Case Study - Retention

Young social media company increases productivity by adjusting role scope - not salary.

Leadership Hiring Case Study
Quote icon

The intervention helped us identify what was driving attrition risk and where role design needed immediate correction.

HR Head, Social Media Company

Company Context

Fast-growing social media company • Young workforce • Productivity concerns emerging alongside retention risk

  • Team members were operating in broad, shifting roles
  • Managers were seeing inconsistent follow-through and ownership
  • Attrition concerns were being interpreted mainly as compensation issues
  • Leaders needed to know whether role design was contributing to disengagement
The question was not only who might leave, but what needed to change before they did.

The Challenge

The organization was considering salary changes to address retention concerns.

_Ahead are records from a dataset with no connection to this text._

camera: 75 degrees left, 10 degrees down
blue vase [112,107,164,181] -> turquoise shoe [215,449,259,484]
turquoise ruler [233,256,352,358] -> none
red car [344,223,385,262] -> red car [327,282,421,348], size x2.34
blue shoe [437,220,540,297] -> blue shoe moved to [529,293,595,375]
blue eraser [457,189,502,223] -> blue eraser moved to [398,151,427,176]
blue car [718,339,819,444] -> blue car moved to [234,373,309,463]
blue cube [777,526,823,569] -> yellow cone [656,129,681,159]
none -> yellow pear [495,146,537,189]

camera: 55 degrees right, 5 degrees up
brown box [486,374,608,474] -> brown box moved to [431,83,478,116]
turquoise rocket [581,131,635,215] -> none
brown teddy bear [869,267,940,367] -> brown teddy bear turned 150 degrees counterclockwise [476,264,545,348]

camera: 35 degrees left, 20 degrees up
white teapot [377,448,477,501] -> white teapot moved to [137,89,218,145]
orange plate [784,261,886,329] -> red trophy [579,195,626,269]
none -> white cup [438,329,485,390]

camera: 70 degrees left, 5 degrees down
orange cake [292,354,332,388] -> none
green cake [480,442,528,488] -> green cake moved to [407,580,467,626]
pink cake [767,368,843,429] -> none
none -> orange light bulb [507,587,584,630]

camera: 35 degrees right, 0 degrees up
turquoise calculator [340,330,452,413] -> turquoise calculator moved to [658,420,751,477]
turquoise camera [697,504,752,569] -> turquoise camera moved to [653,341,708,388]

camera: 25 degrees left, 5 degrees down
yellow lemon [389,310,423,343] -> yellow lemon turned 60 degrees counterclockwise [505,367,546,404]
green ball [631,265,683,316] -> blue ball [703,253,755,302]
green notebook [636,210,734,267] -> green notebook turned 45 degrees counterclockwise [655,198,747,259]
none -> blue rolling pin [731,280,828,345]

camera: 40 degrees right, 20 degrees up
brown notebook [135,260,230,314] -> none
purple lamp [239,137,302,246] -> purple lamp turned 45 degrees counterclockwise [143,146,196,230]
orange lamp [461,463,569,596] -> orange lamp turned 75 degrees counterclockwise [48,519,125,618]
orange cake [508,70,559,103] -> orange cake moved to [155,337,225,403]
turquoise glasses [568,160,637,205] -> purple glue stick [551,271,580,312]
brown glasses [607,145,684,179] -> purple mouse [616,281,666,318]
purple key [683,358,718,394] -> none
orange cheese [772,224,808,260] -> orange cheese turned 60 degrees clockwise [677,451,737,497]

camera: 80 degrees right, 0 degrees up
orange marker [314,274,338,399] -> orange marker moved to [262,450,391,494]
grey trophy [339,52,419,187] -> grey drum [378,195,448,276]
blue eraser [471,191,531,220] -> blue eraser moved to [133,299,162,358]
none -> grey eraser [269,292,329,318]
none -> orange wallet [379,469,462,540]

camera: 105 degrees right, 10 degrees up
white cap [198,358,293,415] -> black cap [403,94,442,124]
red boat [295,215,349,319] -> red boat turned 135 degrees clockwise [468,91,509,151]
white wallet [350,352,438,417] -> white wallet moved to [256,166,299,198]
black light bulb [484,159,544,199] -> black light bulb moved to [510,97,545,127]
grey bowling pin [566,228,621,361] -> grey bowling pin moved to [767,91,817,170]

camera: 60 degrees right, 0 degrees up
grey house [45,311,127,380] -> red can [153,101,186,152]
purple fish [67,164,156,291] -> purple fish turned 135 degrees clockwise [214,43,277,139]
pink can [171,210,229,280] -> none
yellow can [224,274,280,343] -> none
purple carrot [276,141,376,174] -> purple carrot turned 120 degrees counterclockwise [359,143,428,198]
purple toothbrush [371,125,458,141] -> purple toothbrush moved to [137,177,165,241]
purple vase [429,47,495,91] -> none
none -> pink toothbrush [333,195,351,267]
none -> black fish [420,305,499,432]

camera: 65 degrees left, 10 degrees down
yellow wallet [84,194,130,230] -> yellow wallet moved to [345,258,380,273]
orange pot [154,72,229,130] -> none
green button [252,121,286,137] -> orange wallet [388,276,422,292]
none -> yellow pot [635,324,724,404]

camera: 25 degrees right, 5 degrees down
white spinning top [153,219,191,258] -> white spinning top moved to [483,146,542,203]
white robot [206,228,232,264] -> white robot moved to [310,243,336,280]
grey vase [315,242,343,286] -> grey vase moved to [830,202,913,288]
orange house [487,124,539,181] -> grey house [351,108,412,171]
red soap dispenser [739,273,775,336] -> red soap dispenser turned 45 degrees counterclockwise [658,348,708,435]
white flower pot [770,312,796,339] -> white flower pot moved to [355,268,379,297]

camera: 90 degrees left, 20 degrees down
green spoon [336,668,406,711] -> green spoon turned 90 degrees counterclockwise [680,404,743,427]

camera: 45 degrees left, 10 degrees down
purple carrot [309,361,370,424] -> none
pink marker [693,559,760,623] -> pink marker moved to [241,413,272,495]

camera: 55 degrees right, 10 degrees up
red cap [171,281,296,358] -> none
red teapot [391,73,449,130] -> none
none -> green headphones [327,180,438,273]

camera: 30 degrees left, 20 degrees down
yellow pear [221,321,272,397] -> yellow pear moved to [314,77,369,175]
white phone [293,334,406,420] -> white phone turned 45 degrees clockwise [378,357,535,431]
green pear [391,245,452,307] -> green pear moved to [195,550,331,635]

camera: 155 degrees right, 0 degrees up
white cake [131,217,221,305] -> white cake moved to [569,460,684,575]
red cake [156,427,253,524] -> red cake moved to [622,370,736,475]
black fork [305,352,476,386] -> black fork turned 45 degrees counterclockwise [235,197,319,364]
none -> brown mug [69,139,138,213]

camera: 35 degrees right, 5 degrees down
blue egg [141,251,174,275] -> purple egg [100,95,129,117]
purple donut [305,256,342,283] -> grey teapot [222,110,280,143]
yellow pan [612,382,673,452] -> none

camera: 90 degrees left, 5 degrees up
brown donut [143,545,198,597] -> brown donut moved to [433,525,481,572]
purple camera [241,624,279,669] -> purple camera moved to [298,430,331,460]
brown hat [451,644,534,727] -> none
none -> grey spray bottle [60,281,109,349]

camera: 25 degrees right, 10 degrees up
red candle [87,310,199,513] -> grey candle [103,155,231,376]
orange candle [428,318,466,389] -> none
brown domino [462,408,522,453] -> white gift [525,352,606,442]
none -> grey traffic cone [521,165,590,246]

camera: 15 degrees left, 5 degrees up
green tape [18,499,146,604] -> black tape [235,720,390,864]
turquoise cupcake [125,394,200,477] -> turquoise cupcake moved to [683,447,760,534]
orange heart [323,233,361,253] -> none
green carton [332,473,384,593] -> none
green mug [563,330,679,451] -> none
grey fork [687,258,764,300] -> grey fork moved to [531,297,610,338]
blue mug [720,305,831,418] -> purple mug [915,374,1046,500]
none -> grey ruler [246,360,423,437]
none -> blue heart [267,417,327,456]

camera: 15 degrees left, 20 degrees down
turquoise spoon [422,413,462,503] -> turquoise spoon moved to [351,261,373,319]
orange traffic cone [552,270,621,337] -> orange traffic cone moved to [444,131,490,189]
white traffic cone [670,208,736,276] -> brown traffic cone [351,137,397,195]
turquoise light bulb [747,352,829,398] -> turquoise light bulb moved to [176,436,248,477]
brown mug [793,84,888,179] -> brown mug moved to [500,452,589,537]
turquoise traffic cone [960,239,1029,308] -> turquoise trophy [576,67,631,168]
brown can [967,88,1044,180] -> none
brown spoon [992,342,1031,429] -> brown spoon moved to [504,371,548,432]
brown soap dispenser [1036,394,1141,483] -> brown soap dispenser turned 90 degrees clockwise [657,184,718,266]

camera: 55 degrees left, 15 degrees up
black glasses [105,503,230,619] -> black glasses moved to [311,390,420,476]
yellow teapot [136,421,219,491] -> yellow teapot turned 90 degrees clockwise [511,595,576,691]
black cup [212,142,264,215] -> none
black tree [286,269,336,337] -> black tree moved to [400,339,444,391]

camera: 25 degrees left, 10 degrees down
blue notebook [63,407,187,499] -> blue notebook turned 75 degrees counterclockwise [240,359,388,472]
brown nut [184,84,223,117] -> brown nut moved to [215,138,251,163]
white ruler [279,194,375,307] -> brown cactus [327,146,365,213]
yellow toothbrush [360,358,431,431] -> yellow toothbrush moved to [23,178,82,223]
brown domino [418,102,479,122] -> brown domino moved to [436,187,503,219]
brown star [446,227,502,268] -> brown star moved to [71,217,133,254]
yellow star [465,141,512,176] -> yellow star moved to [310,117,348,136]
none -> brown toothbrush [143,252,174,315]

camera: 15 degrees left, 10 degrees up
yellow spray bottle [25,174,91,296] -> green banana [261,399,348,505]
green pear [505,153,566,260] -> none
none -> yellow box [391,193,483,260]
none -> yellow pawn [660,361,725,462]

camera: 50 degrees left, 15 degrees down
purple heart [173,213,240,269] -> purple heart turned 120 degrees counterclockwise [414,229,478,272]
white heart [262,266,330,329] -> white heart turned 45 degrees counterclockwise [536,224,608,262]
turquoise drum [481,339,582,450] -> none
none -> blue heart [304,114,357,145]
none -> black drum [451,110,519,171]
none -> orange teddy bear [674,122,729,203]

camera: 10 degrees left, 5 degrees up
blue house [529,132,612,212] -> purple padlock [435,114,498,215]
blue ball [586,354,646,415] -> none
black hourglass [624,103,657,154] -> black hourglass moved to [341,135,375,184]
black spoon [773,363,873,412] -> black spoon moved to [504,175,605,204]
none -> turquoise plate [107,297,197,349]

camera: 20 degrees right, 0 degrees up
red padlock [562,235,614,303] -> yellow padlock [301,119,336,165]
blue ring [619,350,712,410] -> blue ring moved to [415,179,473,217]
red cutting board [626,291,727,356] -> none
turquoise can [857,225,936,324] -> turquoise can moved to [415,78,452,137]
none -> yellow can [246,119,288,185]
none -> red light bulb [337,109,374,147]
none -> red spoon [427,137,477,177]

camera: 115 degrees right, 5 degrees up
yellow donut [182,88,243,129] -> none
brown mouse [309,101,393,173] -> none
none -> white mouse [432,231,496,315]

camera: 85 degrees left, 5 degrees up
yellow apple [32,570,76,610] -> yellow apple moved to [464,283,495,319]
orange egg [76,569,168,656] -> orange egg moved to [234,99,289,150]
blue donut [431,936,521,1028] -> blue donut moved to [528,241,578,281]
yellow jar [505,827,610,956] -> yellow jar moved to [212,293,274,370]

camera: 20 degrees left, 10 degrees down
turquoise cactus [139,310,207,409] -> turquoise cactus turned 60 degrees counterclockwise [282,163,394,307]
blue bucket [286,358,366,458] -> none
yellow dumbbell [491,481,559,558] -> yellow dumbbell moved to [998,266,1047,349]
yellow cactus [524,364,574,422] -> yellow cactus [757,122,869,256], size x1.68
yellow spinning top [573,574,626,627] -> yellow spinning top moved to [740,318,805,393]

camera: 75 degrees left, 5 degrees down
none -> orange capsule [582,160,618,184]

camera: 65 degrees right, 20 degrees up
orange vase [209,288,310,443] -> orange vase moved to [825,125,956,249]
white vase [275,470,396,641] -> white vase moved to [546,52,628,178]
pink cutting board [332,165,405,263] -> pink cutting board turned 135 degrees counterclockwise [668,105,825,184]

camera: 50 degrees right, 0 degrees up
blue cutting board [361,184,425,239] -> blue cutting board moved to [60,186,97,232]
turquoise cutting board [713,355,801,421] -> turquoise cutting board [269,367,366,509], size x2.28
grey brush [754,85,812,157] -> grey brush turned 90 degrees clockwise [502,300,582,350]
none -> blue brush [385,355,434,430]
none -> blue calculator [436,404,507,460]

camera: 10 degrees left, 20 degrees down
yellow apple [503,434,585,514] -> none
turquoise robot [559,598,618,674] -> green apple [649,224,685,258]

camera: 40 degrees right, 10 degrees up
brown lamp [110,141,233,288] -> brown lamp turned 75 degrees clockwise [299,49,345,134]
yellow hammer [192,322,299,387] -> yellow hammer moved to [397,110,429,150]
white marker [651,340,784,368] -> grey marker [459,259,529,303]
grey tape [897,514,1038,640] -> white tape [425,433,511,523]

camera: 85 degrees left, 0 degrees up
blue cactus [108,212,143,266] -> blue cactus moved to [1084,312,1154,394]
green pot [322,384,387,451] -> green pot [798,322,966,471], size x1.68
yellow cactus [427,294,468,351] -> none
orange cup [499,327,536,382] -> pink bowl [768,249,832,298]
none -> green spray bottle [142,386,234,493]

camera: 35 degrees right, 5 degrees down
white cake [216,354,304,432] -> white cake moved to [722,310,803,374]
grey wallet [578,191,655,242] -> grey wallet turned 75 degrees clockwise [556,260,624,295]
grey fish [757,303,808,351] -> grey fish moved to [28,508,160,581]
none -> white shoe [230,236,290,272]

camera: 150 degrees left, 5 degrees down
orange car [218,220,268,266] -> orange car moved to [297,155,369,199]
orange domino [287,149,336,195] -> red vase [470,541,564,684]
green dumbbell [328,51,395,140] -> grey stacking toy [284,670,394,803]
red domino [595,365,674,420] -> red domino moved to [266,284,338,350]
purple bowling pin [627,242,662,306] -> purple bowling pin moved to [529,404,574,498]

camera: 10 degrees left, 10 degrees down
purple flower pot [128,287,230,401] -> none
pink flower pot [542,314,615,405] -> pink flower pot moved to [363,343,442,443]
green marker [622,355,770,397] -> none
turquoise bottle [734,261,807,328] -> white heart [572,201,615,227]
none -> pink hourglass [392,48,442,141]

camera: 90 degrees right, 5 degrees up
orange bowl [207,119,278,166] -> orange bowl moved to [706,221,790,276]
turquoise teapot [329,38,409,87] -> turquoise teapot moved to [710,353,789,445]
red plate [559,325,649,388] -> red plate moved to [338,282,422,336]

But leaders were not confident that compensation was the real cause.

They needed clarity on:

  • Whether people were struggling because their roles were too broad
  • Which employees needed clearer priorities and decision rights
  • Where motivation, work style, and role expectations were misaligned
Without that evidence, every retention action risked becoming guesswork.

The Blind Spot

The visible symptom was declining energy and inconsistent output.

What was less visible:

  • Role scope had expanded faster than employees could absorb
  • Some people were in roles that did not match their natural work patterns
  • Managers were trying to solve structural role issues through motivation conversations
The retention risk was not simply pay dissatisfaction.

It was role friction.

Clout Intervention

Clout Persona and Growth were used to understand work preferences, motivation, role strain, and development needs.

  • Signals were reviewed across affected team members.
  • Role expectations were compared with individual work patterns.
  • Growth priorities were separated from role design issues.
  • Managers received clearer guidance on where to narrow scope and where to coach.
The intervention shifted the conversation from salary reaction to role redesign.

Outcomes

  • Role scope was adjusted for higher-risk employees
  • Managers gained clearer coaching priorities
  • Productivity issues were separated from motivation issues
  • Retention actions became more targeted and evidence-led
The organization improved productivity by changing work design - not only incentives.